Kai Hattendorf, UFI MD/CEO.

Right now, our industry is running on all cylinders – that was a clear takeaway from the latest UFI Global Barometer, released this summer. For the first time in ten years, all four global regions reported a positive turnover development at the same time. More importantly, in terms of operating profit, most companies maintained a good level of performance in 2017, and over 40% of companies from all regions declared an increase of more than 10% compared to 2016.

However, the outlook for 2018 is currently lower globally, with 37% of companies expecting a profit increase of more than 10%. This means that, while there is still a very healthy number of companies who are optimistic about profits rising by over 10% in 2019, it’s still less than it was one year ago.

The main reasons for this more cautious approach are economic concerns both in the home market and internationally, as well as competition from within the industry.
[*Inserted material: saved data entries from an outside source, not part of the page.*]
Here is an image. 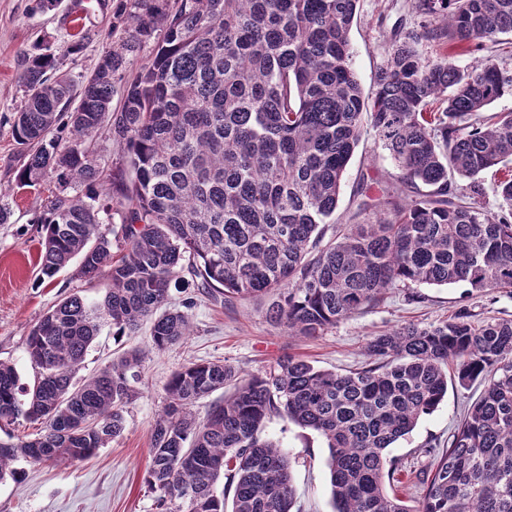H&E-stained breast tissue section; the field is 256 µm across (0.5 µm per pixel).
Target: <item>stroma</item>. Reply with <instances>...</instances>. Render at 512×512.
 Listing matches in <instances>:
<instances>
[{"instance_id":"obj_1","label":"stroma","mask_w":512,"mask_h":512,"mask_svg":"<svg viewBox=\"0 0 512 512\" xmlns=\"http://www.w3.org/2000/svg\"><path fill=\"white\" fill-rule=\"evenodd\" d=\"M117 0H92L84 23V45L67 53L71 18L82 0H59L57 6L38 11L34 0H0V198L9 204L12 217L0 224V360L15 365L22 383L34 380L36 369L27 353L30 330L43 315L66 296L80 293L99 301L103 282L86 283L74 268L53 279L38 277V229L40 211L37 190L19 187L15 175L21 167L20 150L9 134L10 121L24 105L25 92L18 82L24 53L35 43L49 45L60 70L72 78L90 75L99 58L118 45L112 34V14ZM416 0H360L350 31L352 67L364 93H372L376 74L387 60L393 33L420 30L425 22ZM395 175L396 168L375 135H367L357 148L346 172L334 215L338 224H362L355 190L363 176ZM272 297L235 302L227 307L198 298L191 311L192 334L179 345L152 349L148 328L124 336L103 327L77 373L93 376L113 358L138 348L143 350V380L136 397L126 407V428L89 460L62 466L24 465L18 480L0 483V512H157L145 478L150 466V435L165 404L163 387L169 376L195 361L221 360L240 375L263 372L286 354L298 356L315 367L339 373L361 366L366 342L384 331L406 324H436L460 310L474 321L512 319V289L475 291L464 284L420 286L389 290L375 308L355 314L318 336H291L271 322L267 310ZM482 387L461 388L449 381L448 394L439 407L387 451L403 470L397 493L414 503L423 493L422 476L429 468V447H441L459 423L468 404ZM264 433L287 451L297 490L298 512H333L329 485L328 450L316 432L275 417Z\"/></svg>"}]
</instances>
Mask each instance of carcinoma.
<instances>
[{
    "label": "carcinoma",
    "mask_w": 512,
    "mask_h": 512,
    "mask_svg": "<svg viewBox=\"0 0 512 512\" xmlns=\"http://www.w3.org/2000/svg\"><path fill=\"white\" fill-rule=\"evenodd\" d=\"M358 3L119 0L112 29L124 37L81 81L73 109L74 80L55 54L24 55L27 100L11 136L26 151L17 184L46 192L34 219L41 278L77 260L79 276L105 275L110 287L100 303L65 297L32 328L33 384L0 361V428L40 425L30 439L0 440V482L21 475L20 462L86 460L123 433L140 352L76 374L108 322L119 336L152 320L159 350L186 339L195 300L164 309L173 288L215 302L274 293L267 317L291 336H317L394 288H512V112L485 113L512 92V70L490 56L456 64L512 32V0H417L431 20L391 40L371 97L351 64ZM153 37L148 63L131 68ZM422 40L441 57L423 58ZM101 129L121 150L112 169L91 149ZM370 132L399 175L361 201L373 211L366 223L336 224L348 165ZM491 168L502 171L494 211L475 200ZM114 214L120 227L101 229ZM364 352L347 373L292 355L244 379L220 360L174 372L151 431L156 508L293 512L288 453L262 436L281 417L325 440L334 512H512V319L477 323L461 310L390 329ZM451 364L460 386L484 389L410 506L387 491L398 464L385 450L438 408ZM227 387L196 418L193 404Z\"/></svg>",
    "instance_id": "cac0c4a2"
}]
</instances>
Let’s put aside the ongoing discussion in our industry about consolidation as a driver of competition, and review the topic in the wider framework of business events and other marketing channels. For a while now, we have seen exhibition and conference business models converging – with ConfEx formats becoming ever more popular. We see that many of the fastest growing business events are driven by communities who want to meet in an environment that’s part festival, part conference and part tradeshow – otherwise known as the festivalisation trend. Here, the quality of the visitors attending makes it highly attractive for companies to invest in a presence, but the focus of organisers lies first and foremost with visitors – and not exhibitors, as is the case with the traditional exhibition model. These developments bring challenges to organisers and venues alike, and there are valuable insights to be gained by looking at other sectors of business events.

I am writing this column on my way back from Singapore, where I attended the annual MICE Forum organised by SACEOS. Faced with the challenge of change, they decided to invite a selected group of corporate, association and industry representatives from around the world to reflect on what the business meetings industry in 2030 might look like ahead of the main conference. They structured their approach around seven key areas and formulated their views and recommendations into a document called “The Singapore Manifesto” – covering topics such as people, technology, relationships, destinations, sales, business models, and ecosystems.
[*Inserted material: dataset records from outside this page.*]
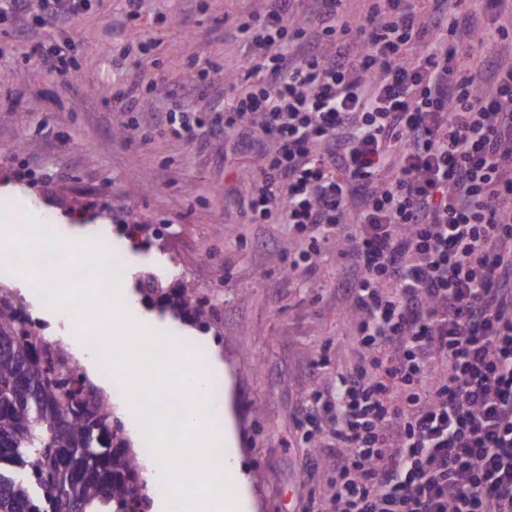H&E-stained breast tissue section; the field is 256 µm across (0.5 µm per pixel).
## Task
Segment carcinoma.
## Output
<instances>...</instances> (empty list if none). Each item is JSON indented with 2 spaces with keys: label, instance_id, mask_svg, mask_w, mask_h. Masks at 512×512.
Returning a JSON list of instances; mask_svg holds the SVG:
<instances>
[{
  "label": "carcinoma",
  "instance_id": "cac0c4a2",
  "mask_svg": "<svg viewBox=\"0 0 512 512\" xmlns=\"http://www.w3.org/2000/svg\"><path fill=\"white\" fill-rule=\"evenodd\" d=\"M181 311L201 328L194 293ZM21 308L0 304V512H135L139 461L124 422L87 396L84 376L43 356Z\"/></svg>",
  "mask_w": 512,
  "mask_h": 512
}]
</instances>
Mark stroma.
<instances>
[{
  "mask_svg": "<svg viewBox=\"0 0 512 512\" xmlns=\"http://www.w3.org/2000/svg\"><path fill=\"white\" fill-rule=\"evenodd\" d=\"M268 0H140V19L125 0H87L63 25L71 70L50 72L29 54L15 20H0V206L50 219L63 238H92L118 248L128 268L124 312L155 330L198 336L174 317L170 297L196 288L210 310L213 341L201 363L224 381L232 439L224 456L248 482L246 512H305L310 496L332 493L335 457L311 450L298 423L316 392L365 364V353L336 294L345 260L326 243L310 271L289 273L287 259L307 251L283 224H249L238 201L245 174L260 164L220 138L204 146L119 112L122 92L144 86L146 105L176 107L151 91L165 76L191 85L189 103L206 113L224 98L227 76L248 65L245 46L229 37L225 17L256 14ZM158 46L142 55L139 44ZM139 123L123 136L119 127ZM163 227L162 239L116 238L120 221ZM250 353L254 363L242 362ZM324 363L312 367L315 357Z\"/></svg>",
  "mask_w": 512,
  "mask_h": 512,
  "instance_id": "stroma-1",
  "label": "stroma"
}]
</instances>
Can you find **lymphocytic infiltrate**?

Particularly the section on business models strikes a chord. It states: Business models will be driven by networks, platforms, communities and data. Effective organisations need to be well-versed in these areas. Speed and agility – adapting to emerging trends – will be everything. And brands with compelling stories will be an important differentiator: they must be purpose-driven and authentic, offering emotional connections and experiences …”

While the exhibition business model is certainly not broken, over the coming years, we will see new elements rising and others disappearing. As formats continue to merge, there will be opportunities – and needs – for new and deeper collaboration across sectors.
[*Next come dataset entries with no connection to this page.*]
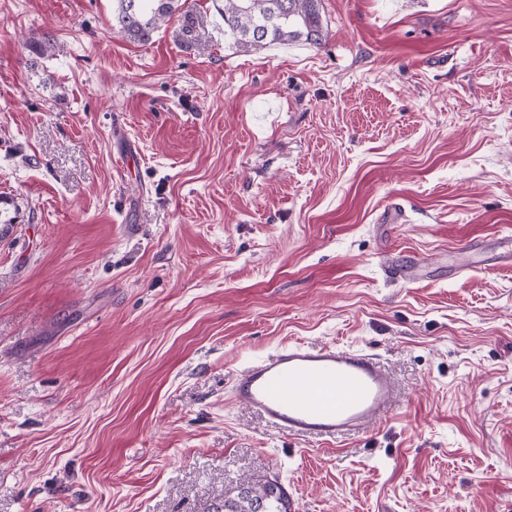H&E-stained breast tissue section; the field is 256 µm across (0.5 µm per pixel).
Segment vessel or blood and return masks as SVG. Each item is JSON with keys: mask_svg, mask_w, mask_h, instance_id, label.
Returning <instances> with one entry per match:
<instances>
[{"mask_svg": "<svg viewBox=\"0 0 512 512\" xmlns=\"http://www.w3.org/2000/svg\"><path fill=\"white\" fill-rule=\"evenodd\" d=\"M395 281L419 277L420 266L406 256L387 267ZM235 397L295 438H336L364 430L386 416L395 386L374 354L351 347L310 348L299 343L237 371Z\"/></svg>", "mask_w": 512, "mask_h": 512, "instance_id": "b4317fda", "label": "vessel or blood"}]
</instances>
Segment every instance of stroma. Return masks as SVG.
<instances>
[{
  "instance_id": "35a3bbf8",
  "label": "stroma",
  "mask_w": 512,
  "mask_h": 512,
  "mask_svg": "<svg viewBox=\"0 0 512 512\" xmlns=\"http://www.w3.org/2000/svg\"><path fill=\"white\" fill-rule=\"evenodd\" d=\"M223 6L141 44L112 0H0V512L262 476L293 512H512V0H321L322 44L263 48ZM287 342L378 354L394 409L286 435L231 386ZM422 265L406 256H399L387 267V275L394 281H413L420 276Z\"/></svg>"
}]
</instances>
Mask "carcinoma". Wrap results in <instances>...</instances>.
<instances>
[{"label": "carcinoma", "instance_id": "carcinoma-1", "mask_svg": "<svg viewBox=\"0 0 512 512\" xmlns=\"http://www.w3.org/2000/svg\"><path fill=\"white\" fill-rule=\"evenodd\" d=\"M319 2L224 0V36L240 46L318 45L324 38ZM181 7L182 0H112V21L129 39L146 44ZM216 512H291V502L277 480L263 477L225 498Z\"/></svg>", "mask_w": 512, "mask_h": 512}]
</instances>
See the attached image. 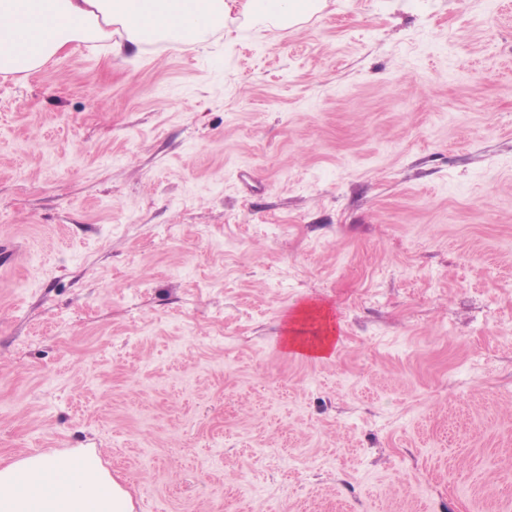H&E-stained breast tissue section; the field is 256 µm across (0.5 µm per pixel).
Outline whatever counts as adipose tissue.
Here are the masks:
<instances>
[{
  "mask_svg": "<svg viewBox=\"0 0 512 512\" xmlns=\"http://www.w3.org/2000/svg\"><path fill=\"white\" fill-rule=\"evenodd\" d=\"M319 0H0V75L28 76L57 54L112 41L201 44L232 11L300 21ZM129 493L90 451L27 456L0 467V512H133Z\"/></svg>",
  "mask_w": 512,
  "mask_h": 512,
  "instance_id": "obj_1",
  "label": "adipose tissue"
}]
</instances>
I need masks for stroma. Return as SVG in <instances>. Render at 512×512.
Returning <instances> with one entry per match:
<instances>
[{
  "mask_svg": "<svg viewBox=\"0 0 512 512\" xmlns=\"http://www.w3.org/2000/svg\"><path fill=\"white\" fill-rule=\"evenodd\" d=\"M87 449L134 512H512V0L0 78V466ZM322 318L328 321L327 315H324ZM322 318H319L321 323L322 336H319L316 342L307 343L306 341L302 340L300 336H296L295 330L290 329L289 336H286L285 338L287 343L293 348H297L318 356H321V354L327 352L331 347L332 341L334 339V327L332 323L328 324L322 321Z\"/></svg>",
  "mask_w": 512,
  "mask_h": 512,
  "instance_id": "obj_1",
  "label": "stroma"
}]
</instances>
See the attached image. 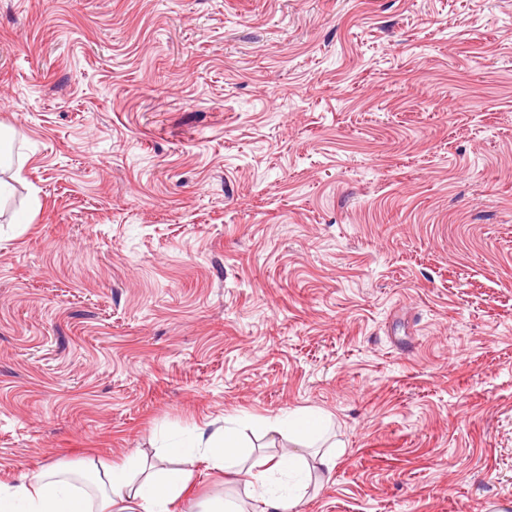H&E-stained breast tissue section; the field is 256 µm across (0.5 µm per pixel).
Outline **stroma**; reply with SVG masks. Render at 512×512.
<instances>
[{
  "label": "stroma",
  "instance_id": "obj_1",
  "mask_svg": "<svg viewBox=\"0 0 512 512\" xmlns=\"http://www.w3.org/2000/svg\"><path fill=\"white\" fill-rule=\"evenodd\" d=\"M0 127V480L313 408L299 512H512V0H0Z\"/></svg>",
  "mask_w": 512,
  "mask_h": 512
}]
</instances>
UFI has already started this journey. We are actively building connections with global sister associations serving other sectors of the business meetings industry. Last summer, for example, we arranged a joint workshop for ICCA and UFI members in Amsterdam, to work on future-proofing exhibitions and conferences through a collaborative approach. You can rely on us to continue on this path, and to help you navigate the changing expectations of your customers.